** Opening INPUT MATERIAL block **

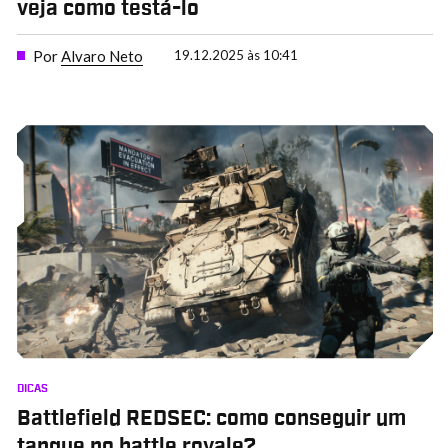
veja como testá-lo
Por
Alvaro Neto
19.12.2025 às 10:41
DICAS
Battlefield REDSEC: como conseguir um
tanque no battle royale?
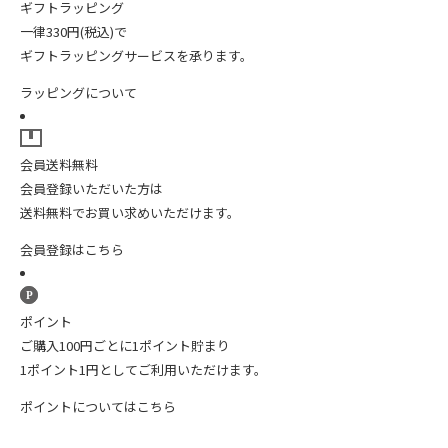
ギフトラッピング
一律330円(税込)で
ギフトラッピングサービスを承ります。
ラッピングについて
会員送料無料
会員登録いただいた方は
送料無料でお買い求めいただけます。
会員登録はこちら
ポイント
ご購入100円ごとに1ポイント貯まり
1ポイント1円としてご利用いただけます。
ポイントについてはこちら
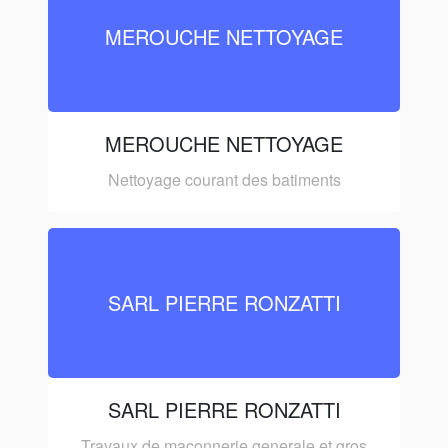
MEROUCHE NETTOYAGE
MEROUCHE NETTOYAGE
Nettoyage courant des batiments
SARL PIERRE RONZATTI
SARL PIERRE RONZATTI
Travaux de maconnerie generale et gros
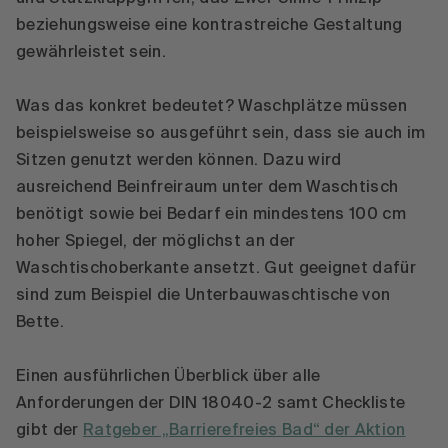
beziehungsweise eine kontrastreiche Gestaltung
gewährleistet sein.
Was das konkret bedeutet? Waschplätze müssen
beispielsweise so ausgeführt sein, dass sie auch im
Sitzen genutzt werden können. Dazu wird
ausreichend Beinfreiraum unter dem Waschtisch
benötigt sowie bei Bedarf ein mindestens 100 cm
hoher Spiegel, der möglichst an der
Waschtischoberkante ansetzt. Gut geeignet dafür
sind zum Beispiel die Unterbauwaschtische von
Bette.
Einen ausführlichen Überblick über alle
Anforderungen der DIN 18040-2 samt Checkliste
gibt der
Ratgeber „Barrierefreies Bad“ der Aktion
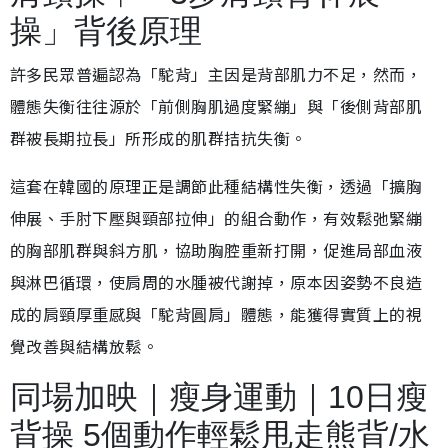
操」背後原理
許多民眾普遍認為「駝背」主因是背部肌力不足，然而，
體態失衡往往源於「前側胸肌過度緊繃」與「後側背部肌
群被長期拉長」所形成的肌群拮抗失衡。
這套在韓國的原理正是調節此種結構性失衡，透過「擴胸
伸展、手肘下壓與頸部拉伸」的組合動作，有效鬆弛緊繃
的胸部肌群與斜方肌，協助胸腔重新打開，促進局部血液
與淋巴循環，使肩周的水腫被代謝掉，原本因姿勢不良造
成的肩頸厚重感與「駝背圓肩」體態，能獲得實質上的視
覺改善與結構放鬆。
同場加映｜瘦身運動｜10日瘦
背操 5個動作輕鬆甩走熊背/水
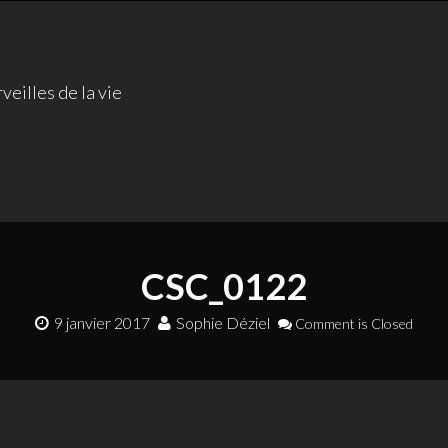
veilles de la vie
CSC_0122
9 janvier 2017
Sophie Déziel
Comment is Closed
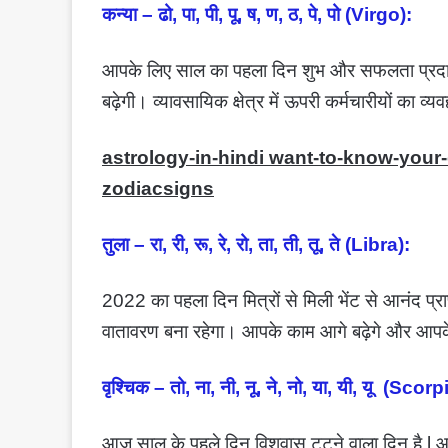
कन्या – ढो, पा, पी, पू, ष, ण, ठ, पे, पो (Virgo):
आपके लिए साल का पहला दिन शुभ और सफलता प्रदान क
बढ़ेगी। व्यावसायिक क्षेत्र में ऊपरी कर्मचारीयों का 
astrology-in-hindi want-to-know-your
zodiacsigns
तुला – रा, री, रू, रे, रो, ता, ती, तू, ते (Libra):
2022 का पहला दिन मित्रों से मिली भेंट से आनंद प्राप
वातावरण बना रहेगा। आपके काम आगे बढ़ेगे और आपके 
वृश्चिक – तो, ना, नी, नू, ने, नो, या, यी, यू (Scorp
आज साल के पहले दिन विशवास टूटने वाला दिन है 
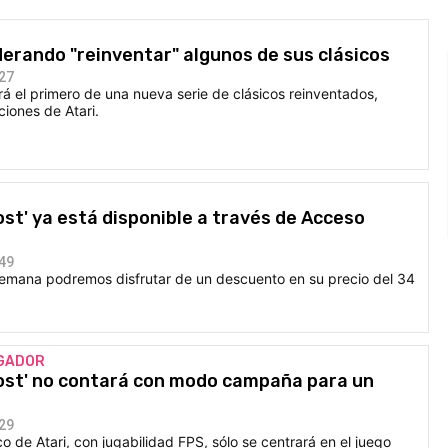
derando "reinventar" algunos de sus clásicos
:27
erá el primero de una nueva serie de clásicos reinventados,
ciones de Atari.
ost' ya está disponible a través de Acceso
:49
 semana podremos disfrutar de un descuento en su precio del 34
UGADOR
post' no contará con modo campaña para un
:29
o de Atari, con jugabilidad FPS, sólo se centrará en el juego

** Closing INPUT MATERIAL block **

(WHAT IS NEEDED): Write out, word for word, the lines running from the one with "beziehungsweise eine kontrastreiche" through the one with "benötigt sowie bei", including both of those lines.

(OUTPUT OF THE EXERCISE):
beziehungsweise eine kontrastreiche Gestaltung
gewährleistet sein.
Was das konkret bedeutet? Waschplätze müssen
beispielsweise so ausgeführt sein, dass sie auch im
Sitzen genutzt werden können. Dazu wird
ausreichend Beinfreiraum unter dem Waschtisch
benötigt sowie bei Bedarf ein mindestens 100 cm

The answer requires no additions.